Wednesday, February 17, 2010

How to Disable Google Buzz and Turn it Off Completely.

For all those who tried Google Buzz as it launched and burned their finger doing so and now are looking forward to disable Buzz here is how to do it.

Turning Off Buzz is far more difficult than you may think infact it's a nightmare. First it's really hard to find the Turn Off buzz link which is located at the last place the user will look for which is at the very bottom of the page.
Update: Google has now given an option to Disable the Buzz in "Edit Profile" section.

Now that you have found out the link to disable Buzz don't hurry in doing so, as this will mean that your jabbering will still be publicly available and people will still be following you.Go to the Buzz section in your Gmail and delete all the comments and postings you have made.

Update: The "Delete profile and disable Google Buzz completely" option in Edit Profile has been added and will also delete all your post now though I am not sure about the comments.

Remember even after doing so your comments and posts will still be available in the inbox of persons who were following you. And there is nothing you can do about this. Now here's when you realize that the saying that "Quarrels end, but words once spoken never die" is so true (don't know who said it).

Now go to the Buzz section it will show you all the persons that are following you and vice versa. Now you will have to go to each and individual user click on options and select Block User , this will not send them any notification or message but will silently block them from your postings. If you have a huge fan following you have one of a hell task ahead to block them all as there is no simple option to block them all.

Update: Until this morning there was no option in Buzz to block those followers who didn't had any public profile. But now Google had introduced that option finally, hope Google addresses other concerns also quickly.

After you are done with all this you can go and disable Google Buzz by clicking on Turn Off Buzz from the bottom of the page.

Update: Google has now given an option to Disable the Buzz in "Edit Profile" section.

Lets hope that Google will introduce the basic privacy features in Buzz and then I think some of the people who have turned off Google Buzz may turn it on once again though I am not very sure of the later. Share with me what do you think about Google Buzz and do you think it can take place of twitter.

Update: Google has made many settings appear more prominently and has introduced some privacy feature, still long way to go Google.

Google Buzz: Security and Privacy Concerns

There has been a lot of buzz around "Google Buzz" lately. One fine day everyone got this pop-up in their Gmail asking if they would like to enable Google Buzz, now you thought lets be a sport and said yes.There you go, you started following all the persons in your contact list some of whom you don't even remember and may have sent an email or two.

Similarly others also started to follow you, other like the ones you may have seriously messed with and now they have the contact details of all the girls you are following :-P.

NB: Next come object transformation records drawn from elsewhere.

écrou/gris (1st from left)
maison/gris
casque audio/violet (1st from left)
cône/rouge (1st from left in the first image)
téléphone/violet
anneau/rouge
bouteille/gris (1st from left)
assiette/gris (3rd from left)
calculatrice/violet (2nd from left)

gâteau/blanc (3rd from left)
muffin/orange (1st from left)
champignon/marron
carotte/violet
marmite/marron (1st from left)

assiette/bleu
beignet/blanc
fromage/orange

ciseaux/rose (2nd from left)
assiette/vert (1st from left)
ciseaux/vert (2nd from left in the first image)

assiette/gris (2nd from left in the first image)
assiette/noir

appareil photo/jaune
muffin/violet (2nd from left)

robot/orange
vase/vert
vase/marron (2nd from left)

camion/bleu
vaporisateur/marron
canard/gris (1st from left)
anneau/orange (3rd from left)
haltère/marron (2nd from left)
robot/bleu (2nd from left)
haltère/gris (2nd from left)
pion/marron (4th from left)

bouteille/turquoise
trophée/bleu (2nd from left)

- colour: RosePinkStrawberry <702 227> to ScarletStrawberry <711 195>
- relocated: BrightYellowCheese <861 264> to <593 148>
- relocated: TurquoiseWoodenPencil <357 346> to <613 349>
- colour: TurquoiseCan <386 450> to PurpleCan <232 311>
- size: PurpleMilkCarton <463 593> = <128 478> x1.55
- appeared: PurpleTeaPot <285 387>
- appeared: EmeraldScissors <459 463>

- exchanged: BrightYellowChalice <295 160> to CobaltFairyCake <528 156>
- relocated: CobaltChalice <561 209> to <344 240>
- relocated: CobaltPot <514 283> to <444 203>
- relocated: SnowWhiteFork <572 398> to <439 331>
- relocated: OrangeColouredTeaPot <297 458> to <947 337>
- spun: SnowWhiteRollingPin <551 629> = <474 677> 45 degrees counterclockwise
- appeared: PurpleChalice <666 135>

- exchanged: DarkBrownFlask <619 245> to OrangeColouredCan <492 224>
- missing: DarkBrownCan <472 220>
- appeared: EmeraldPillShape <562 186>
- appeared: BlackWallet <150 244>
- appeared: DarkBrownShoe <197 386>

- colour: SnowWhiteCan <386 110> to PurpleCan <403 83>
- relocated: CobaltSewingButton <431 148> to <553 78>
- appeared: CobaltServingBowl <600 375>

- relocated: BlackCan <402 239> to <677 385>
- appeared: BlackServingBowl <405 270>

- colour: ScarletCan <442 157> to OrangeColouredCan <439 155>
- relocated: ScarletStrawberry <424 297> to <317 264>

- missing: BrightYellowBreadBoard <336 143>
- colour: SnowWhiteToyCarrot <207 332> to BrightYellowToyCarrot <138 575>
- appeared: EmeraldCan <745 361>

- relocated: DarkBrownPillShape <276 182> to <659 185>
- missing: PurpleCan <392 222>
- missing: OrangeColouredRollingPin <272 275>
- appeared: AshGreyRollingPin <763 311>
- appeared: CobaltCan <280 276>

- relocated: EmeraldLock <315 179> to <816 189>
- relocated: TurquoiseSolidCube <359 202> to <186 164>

On a more serious note this opens up a lot of opportunities for spammers as they can become your follower and then go on spamming your Google Buzz with links to all sort of weird products and services before you can even find out how to block them.

Now I have been a fan of Google especially for their concern and care about user's privacy. They could have done much better than this, at least they could have given an option for the users to choose if they want to allow others to follow them, instead of automatically making them follow you. And you have to go and block each and every user individually to stop them follow you. there is no block all followers options.

Also if you have a follower who doesn't have a public profile there is no way of blocking him as of now, it seems that Google is going to add this option soon.

Basic privacy options are very essential, especially for an application which is integrated in your email. Because here you get a false sense of security and are not very cautious of who all are seeing your daily jabbers. On Facebook and other social networking site at least you know this is visible to all and you behave accordingly.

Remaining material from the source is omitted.